Kutipan Dokumen:
- - -

Masyarakat jawa memiliki berbagai
macam kebudayaan yang sampai saat ini masih dilaksanakan sehingga menjadi
warisan budaya. Kebudayaan tersebut melahirkan berbagai macam tradisi yang
dianut oleh masyarakat jawa secara turun-temurun dari generasi ke generasi.
Salah satu tradisi yang dianut secara turun temurun adalah tradisi Kenduri (Kenduren). Menurut Agus Sunyoto, selaku
pengamat budaya dan sejarah, “Kenduri berasal dari bahasa persia Kanduri yang berarti upacara makan-makan
dalam rangka memperingati putri Nabi Muhammad SAW, yaitu Fatimah Az-zahra”.

- - -

Daftar Tugas:
1 > Menurut kutipan dokumen tentang tradisi Kenduri, apa arti kata Kanduri dalam bahasa Persia?
2 > Lanjutkan kutipan dokumen tentang tradisi Kenduri, mulai setelah kalimat terakhirnya.

Data yang Diberikan:
- - -

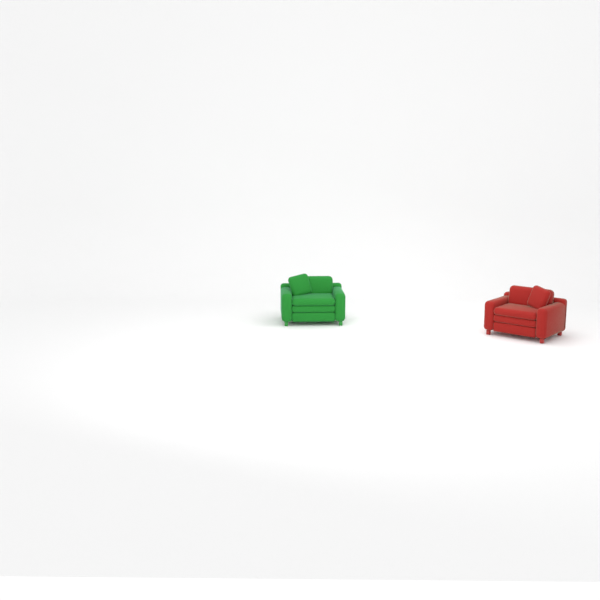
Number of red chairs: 1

- - -

Jawaban:
1 > Upacara makan-makan dalam rangka memperingati putri Nabi Muhammad SAW, yaitu Fatimah Az-zahra.

2 >
Kenduri adalah sebuah tradisi adat jawa yang sudah berjalan sekian puluh
tahun, mungkin sudah ratusan tahun. Ketika diwawancarai di rumahnya, di dukuh
Setuman, desa Kemudo, kecamatan Prambanan, kabupaten Klaten, Tammy Setyaning
Haryono selaku penganut tradisi tersebut memaparkan :
Kenduri
merupakan acara yang dilakukan sebuah keluarga yang akan memiliki hajat. Acara
tersebut dilakukan dengan memberikan makanan yang telah didoakan bersama-sama
untuk meminta keselamatan dan kelancaran atas hajatnya. Makanan yang dibagikan
berupa nasi gurih, nasi putih, nasi golong,
rempeyek kacang, teri, krupuk, tempe, thontho,
ayam ingkung, sambel ghepeng, sambel
kacang panjang, lalapan, bubur merah, dan bubur putih. Makanan khas kenduri
tersebut didoakan bersama kemudian dibagikan kepada para tetangga dan warga
setempat.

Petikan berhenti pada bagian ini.